* _WHAT IS NEEDED_
Keep to one stretch of the data below, the lines from the one with "X13975000Y-5375000D02*" up to and including the one with "X15050000Y-14300000D02*", and return that stretch exactly.

══ RECORDS SHOWN

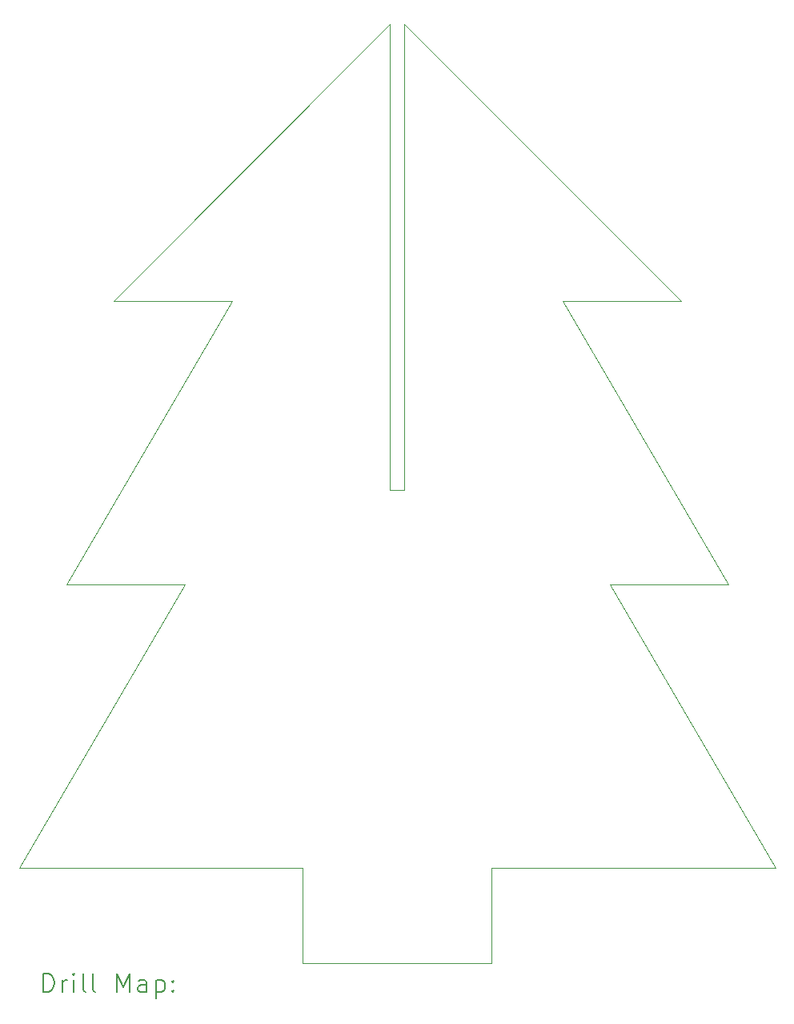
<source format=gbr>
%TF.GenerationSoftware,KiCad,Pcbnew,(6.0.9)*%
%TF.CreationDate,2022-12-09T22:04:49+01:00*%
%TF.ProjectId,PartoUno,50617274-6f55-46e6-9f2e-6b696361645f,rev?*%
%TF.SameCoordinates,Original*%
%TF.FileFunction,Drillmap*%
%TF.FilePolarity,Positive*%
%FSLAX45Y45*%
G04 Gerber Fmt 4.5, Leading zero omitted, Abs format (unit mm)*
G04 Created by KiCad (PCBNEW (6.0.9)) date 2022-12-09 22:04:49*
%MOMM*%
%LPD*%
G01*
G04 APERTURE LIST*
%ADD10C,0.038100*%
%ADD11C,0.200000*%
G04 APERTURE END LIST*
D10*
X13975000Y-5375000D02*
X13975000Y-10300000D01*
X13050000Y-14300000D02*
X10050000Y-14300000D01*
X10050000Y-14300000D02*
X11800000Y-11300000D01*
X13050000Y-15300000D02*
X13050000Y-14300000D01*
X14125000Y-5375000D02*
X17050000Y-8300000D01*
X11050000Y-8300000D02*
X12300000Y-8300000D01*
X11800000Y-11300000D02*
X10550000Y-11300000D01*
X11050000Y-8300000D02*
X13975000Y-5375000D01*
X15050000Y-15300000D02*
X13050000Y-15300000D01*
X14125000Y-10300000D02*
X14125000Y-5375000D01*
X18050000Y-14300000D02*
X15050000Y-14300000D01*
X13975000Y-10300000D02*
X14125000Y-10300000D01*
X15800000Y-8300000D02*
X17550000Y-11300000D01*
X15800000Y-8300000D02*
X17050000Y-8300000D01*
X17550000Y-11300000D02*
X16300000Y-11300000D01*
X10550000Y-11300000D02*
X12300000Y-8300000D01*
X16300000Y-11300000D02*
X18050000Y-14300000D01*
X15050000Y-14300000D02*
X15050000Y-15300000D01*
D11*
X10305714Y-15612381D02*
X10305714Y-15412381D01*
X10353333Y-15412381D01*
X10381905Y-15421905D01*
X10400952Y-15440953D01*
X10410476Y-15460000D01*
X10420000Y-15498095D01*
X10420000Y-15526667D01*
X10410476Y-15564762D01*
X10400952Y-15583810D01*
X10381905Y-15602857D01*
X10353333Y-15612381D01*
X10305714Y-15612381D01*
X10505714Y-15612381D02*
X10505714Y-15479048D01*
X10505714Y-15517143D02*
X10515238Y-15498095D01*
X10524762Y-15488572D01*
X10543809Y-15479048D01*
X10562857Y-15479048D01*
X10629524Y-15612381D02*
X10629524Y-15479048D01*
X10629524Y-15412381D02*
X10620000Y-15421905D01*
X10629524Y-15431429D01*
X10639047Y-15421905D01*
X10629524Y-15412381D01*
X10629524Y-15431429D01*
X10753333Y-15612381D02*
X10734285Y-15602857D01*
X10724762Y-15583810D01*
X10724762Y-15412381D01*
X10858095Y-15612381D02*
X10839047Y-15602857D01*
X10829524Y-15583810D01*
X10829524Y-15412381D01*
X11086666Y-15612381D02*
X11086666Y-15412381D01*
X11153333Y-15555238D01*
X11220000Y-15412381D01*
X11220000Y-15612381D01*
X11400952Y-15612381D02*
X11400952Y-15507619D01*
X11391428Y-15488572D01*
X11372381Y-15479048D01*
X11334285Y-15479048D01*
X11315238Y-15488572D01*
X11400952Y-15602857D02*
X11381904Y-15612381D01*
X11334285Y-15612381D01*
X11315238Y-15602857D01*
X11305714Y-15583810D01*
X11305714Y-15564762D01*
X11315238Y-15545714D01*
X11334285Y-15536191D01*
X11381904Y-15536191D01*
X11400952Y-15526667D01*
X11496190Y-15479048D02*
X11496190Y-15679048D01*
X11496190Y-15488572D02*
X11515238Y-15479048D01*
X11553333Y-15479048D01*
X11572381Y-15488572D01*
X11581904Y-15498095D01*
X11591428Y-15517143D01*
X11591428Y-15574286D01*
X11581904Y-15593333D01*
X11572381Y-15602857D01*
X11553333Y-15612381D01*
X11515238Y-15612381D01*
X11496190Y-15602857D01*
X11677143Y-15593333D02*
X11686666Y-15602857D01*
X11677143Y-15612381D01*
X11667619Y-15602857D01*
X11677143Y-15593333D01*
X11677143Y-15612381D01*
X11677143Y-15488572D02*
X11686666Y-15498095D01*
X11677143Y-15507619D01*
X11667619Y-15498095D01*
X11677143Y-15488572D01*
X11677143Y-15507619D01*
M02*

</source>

════
══ RECORDS SHOWN

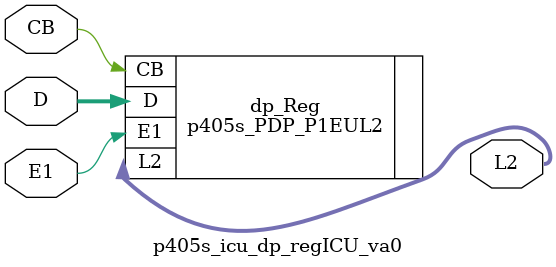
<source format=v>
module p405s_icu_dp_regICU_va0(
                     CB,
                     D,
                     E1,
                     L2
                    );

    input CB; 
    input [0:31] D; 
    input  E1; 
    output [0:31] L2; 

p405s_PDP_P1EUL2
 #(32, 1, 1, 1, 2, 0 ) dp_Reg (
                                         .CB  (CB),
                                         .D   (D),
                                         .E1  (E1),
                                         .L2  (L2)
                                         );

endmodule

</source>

════

* _SOLUTION TO THE PROBLEM_
X13975000Y-5375000D02*
X13975000Y-10300000D01*
X13050000Y-14300000D02*
X10050000Y-14300000D01*
X10050000Y-14300000D02*
X11800000Y-11300000D01*
X13050000Y-15300000D02*
X13050000Y-14300000D01*
X14125000Y-5375000D02*
X17050000Y-8300000D01*
X11050000Y-8300000D02*
X12300000Y-8300000D01*
X11800000Y-11300000D02*
X10550000Y-11300000D01*
X11050000Y-8300000D02*
X13975000Y-5375000D01*
X15050000Y-15300000D02*
X13050000Y-15300000D01*
X14125000Y-10300000D02*
X14125000Y-5375000D01*
X18050000Y-14300000D02*
X15050000Y-14300000D01*
X13975000Y-10300000D02*
X14125000Y-10300000D01*
X15800000Y-8300000D02*
X17550000Y-11300000D01*
X15800000Y-8300000D02*
X17050000Y-8300000D01*
X17550000Y-11300000D02*
X16300000Y-11300000D01*
X10550000Y-11300000D02*
X12300000Y-8300000D01*
X16300000Y-11300000D02*
X18050000Y-14300000D01*
X15050000Y-14300000D02*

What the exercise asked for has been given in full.